The mobile industry in India has experienced some exciting development during the last couple of years, prompting belief that significant growth is a strong possibility under the RBI’s renewed regulatory framework.
Yet as recently as 2013, the region’s mobile money landscape didn’t seem so promising. Despite Kenya and Tanzania’s success with Vodafone’s M-Pesa product, it faced fierce opposition in the Indian market. Stringent regulations enforced operators to work with banks in order to provide payment services, prohibiting their sales outlets from acting as independent financial agents. Despite much of the infrastructure already in place, operators weren’t empowered to offer these services, and the banks had no interest in attracting less profitable customers. Nevertheless, given M-Pesa’s proven economic power in Africa, plans were in the pipeline and optimism was surfacing.
And so in 2014 Payments Banks were created, along with fundamental changes that would enable a viable mobile money system. In November, the RBI issued Payments Bank guidelines, enabling companies with significant distribution capabilities to offer certain financial services independently from the banking system. This alone created the much needed catalyst to spur mobile money efforts, but also boosted other areas of financial inclusion too.
According to RBI data, transactions from m-wallets since then, have surged three-fold to Rs 8,180 crore in 2014-15 from the previous year, whilst the number of transactions rose from 106 to 255 million.
“The mobile industry in India has scaled dramatically over recent years to become one of the country’s biggest success stories. With over half a billion mobile subscribers, the Indian market is already the second largest in the world.”
However, the main player Vodafone who, as well as owning the M-Pesa concept also leases it out to others, is yet to see any major impact to it’s Indian customer base despite the huge potential.

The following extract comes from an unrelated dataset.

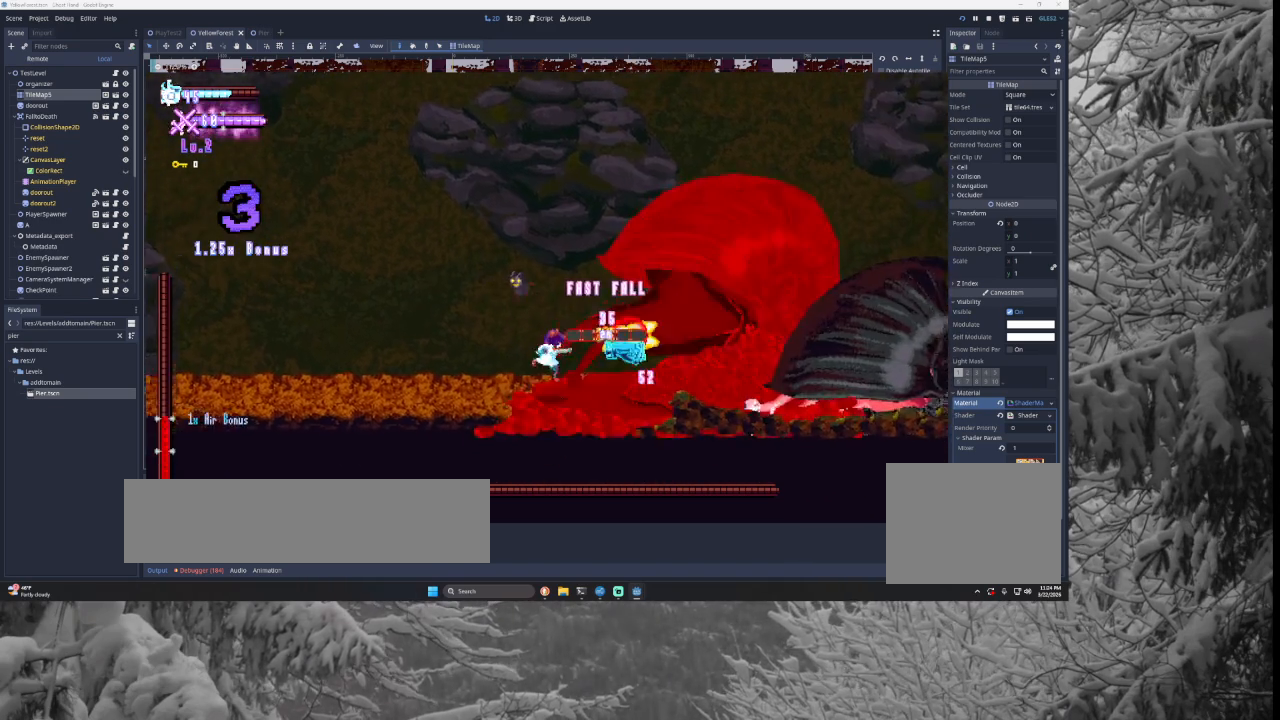
{"buttons": ["SQUARE", "TRIANGLE"], "left_stick": "left", "right_stick": "center", "events": [[167, "left_stick", "center"], [233, "left_stick", "right"], [300, "TRIANGLE", "down"], [367, "SQUARE", "down"], [467, "left_stick", "left"]]}
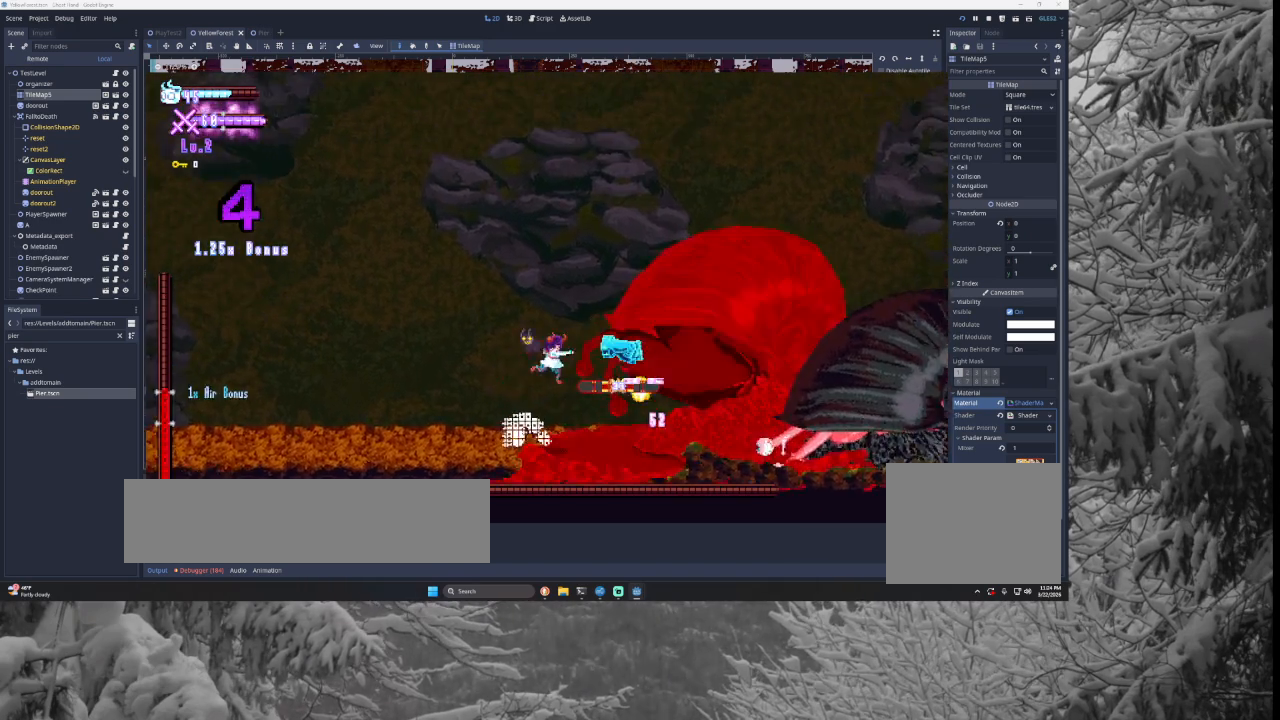
{"buttons": ["SQUARE"], "left_stick": "left", "right_stick": "center", "events": [[167, "SQUARE", "up"], [167, "left_stick", "center"], [200, "TRIANGLE", "up"], [267, "left_stick", "right"], [367, "SQUARE", "down"], [500, "left_stick", "left"]]}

In March 2015 it is reported that M-Pesa had 378,000 active users in India out of 3.1 million registered customers.
A recent interview by the BBC with Vijay Shekhar Sharma, the chief executive of PayTM in India explored the notion that many retailers in India are adverse to non-cash payment methods, having shown resistance in the past to adopting even the use of debit or credit cards.
Vijay suggests that it’s a consequence of the Indian cost-conservative mind-set, as the POS machine needed in order to use the cards can be expensive, which discourages retailers from the outset. He points out that mobile money is accessible via a downloadable app which is a more cost-effective solution.
As both CSO at Snapdeal, and COO at FreeCharge, Govind Rajan believes that the mind-set is changing naturally.
With reports that indicate worldwide mobile payments will account for $1 trillion USD in 2017, of which Asia/Pacific markets are anticipated to greatly contribute, will India achieve it’s expected share of the value?